Last week we noted that Hamilton Health Sciences was caught off guard by a Freedom of Information (FOI) request issued by the Hamilton Spectator. The newspaper had requested executive and board expenses going back to 2007 at the hospital. HHS initially told the newspaper that it would pass on costs of more than $17,000 to retrieve thousands of invoices from an off-site storage facility. The hospital also said it would take staff until the end of the year to sift through the invoices to fulfill the request.
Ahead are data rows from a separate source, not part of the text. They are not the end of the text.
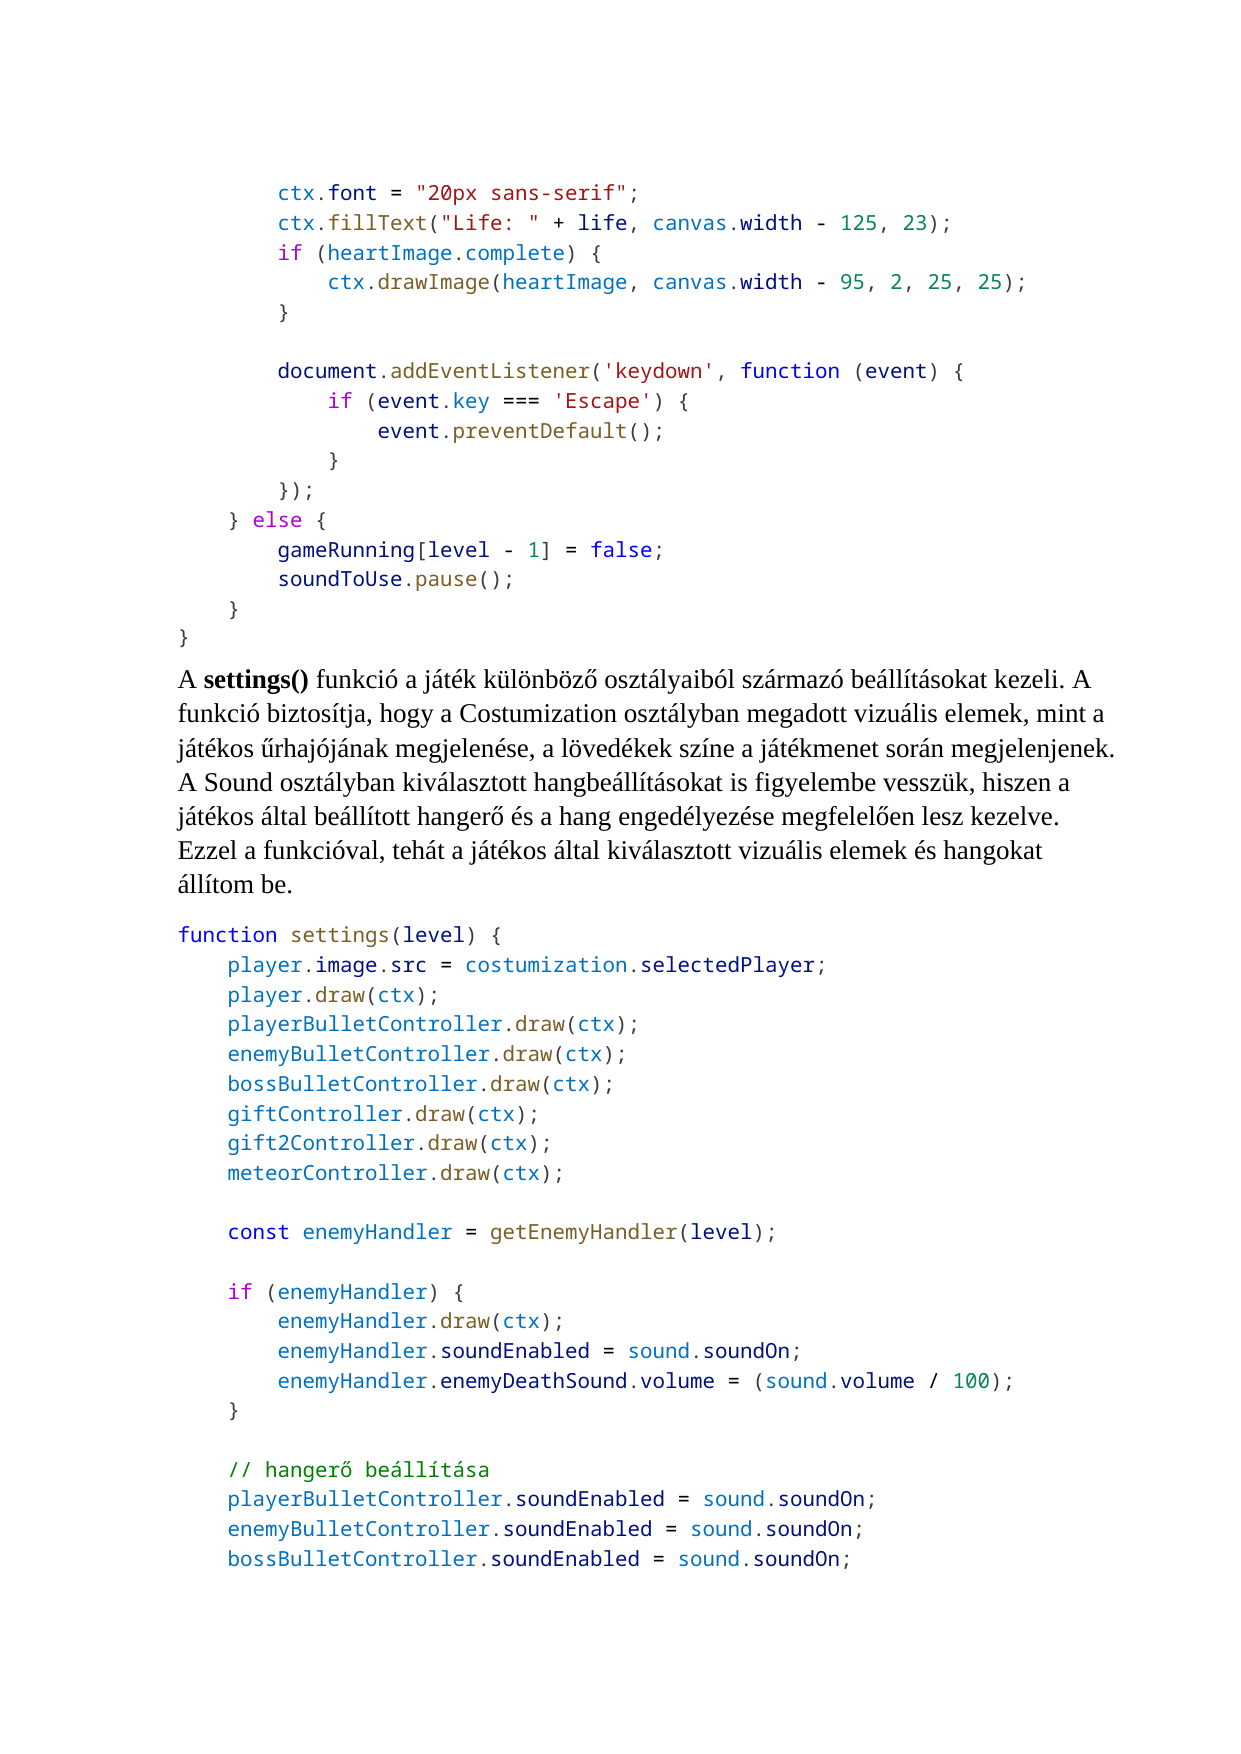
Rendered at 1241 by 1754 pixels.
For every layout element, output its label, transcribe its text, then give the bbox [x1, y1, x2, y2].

text if (event.key === 'Escape') { [177, 385, 1122, 415]
text }); [177, 474, 1122, 504]
text } [177, 593, 1122, 622]
text } [177, 444, 1122, 474]
text // hangerő beállítása [177, 1454, 1122, 1483]
text player.draw(ctx); [177, 979, 1122, 1008]
text gameRunning[level - 1] = false; [177, 533, 1122, 563]
text if (enemyHandler) { [177, 1276, 1122, 1305]
text if (heartImage.complete) { [177, 237, 1122, 266]
text enemyHandler.draw(ctx); [177, 1305, 1122, 1335]
text gift2Controller.draw(ctx); [177, 1127, 1122, 1157]
text const enemyHandler = getEnemyHandler(level); [177, 1216, 1122, 1246]
text meteorController.draw(ctx); [177, 1157, 1122, 1186]
text bossBulletController.soundEnabled = sound.soundOn; [177, 1543, 1122, 1572]
text } [177, 622, 1122, 651]
text player.image.src = costumization.selectedPlayer; [177, 949, 1122, 979]
text document.addEventListener('keydown', function (event) { [177, 355, 1122, 385]
text event.preventDefault(); [177, 415, 1122, 444]
text function settings(level) { [177, 919, 1122, 949]
text playerBulletController.soundEnabled = sound.soundOn; [177, 1483, 1122, 1513]
text playerBulletController.draw(ctx); [177, 1008, 1122, 1038]
text enemyHandler.soundEnabled = sound.soundOn; [177, 1335, 1122, 1364]
text A settings() funkció a játék különböző osztályaiból származó beállításokat kezeli. A funkció biztosítja, hogy a Costumization osztályban megadott vizuális elemek, mint a játékos űrhajójának megjelenése, a lövedékek színe a játékmenet során megjelenjenek. A Sound osztályban kiválasztott hangbeállításokat is figyelembe vesszük, hiszen a játékos által beállított hangerő és a hang engedélyezése megfelelően lesz kezelve. Ezzel a funkcióval, tehát a játékos által kiválasztott vizuális elemek és hangokat állítom be. [177, 663, 1122, 899]
text giftController.draw(ctx); [177, 1097, 1122, 1127]
text enemyBulletController.soundEnabled = sound.soundOn; [177, 1513, 1122, 1543]
text } [177, 1394, 1122, 1424]
text ctx.fillText("Life: " + life, canvas.width - 125, 23); [177, 207, 1122, 237]
text bossBulletController.draw(ctx); [177, 1068, 1122, 1097]
text soundToUse.pause(); [177, 563, 1122, 593]
text enemyHandler.enemyDeathSound.volume = (sound.volume / 100); [177, 1364, 1122, 1394]
text enemyBulletController.draw(ctx); [177, 1038, 1122, 1068]
text ctx.font = "20px sans-serif"; [177, 177, 1122, 207]
text ctx.drawImage(heartImage, canvas.width - 95, 2, 25, 25); [177, 266, 1122, 296]
text } [177, 296, 1122, 326]
text } else { [177, 504, 1122, 533]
Upon appeal, the hospital has now agreed to supply the information by the end of September and fees have been reduced by the adjudicator to $1,228. The fact that a hospital with an annual budget of $1.2 billion could not access these records electronically was astonishing to us, although CEO Murray Martin told the newspaper that in the past year they have implemented a fully electronic financial software system. When Diablogue used the same FOI process last year to track staff-management changes at 20 Ontario hospitals, many claimed to have to resort to manual processes to fulfill our request. It cost us more than $1600 to get the answers demonstrating the freedom of information is far from free.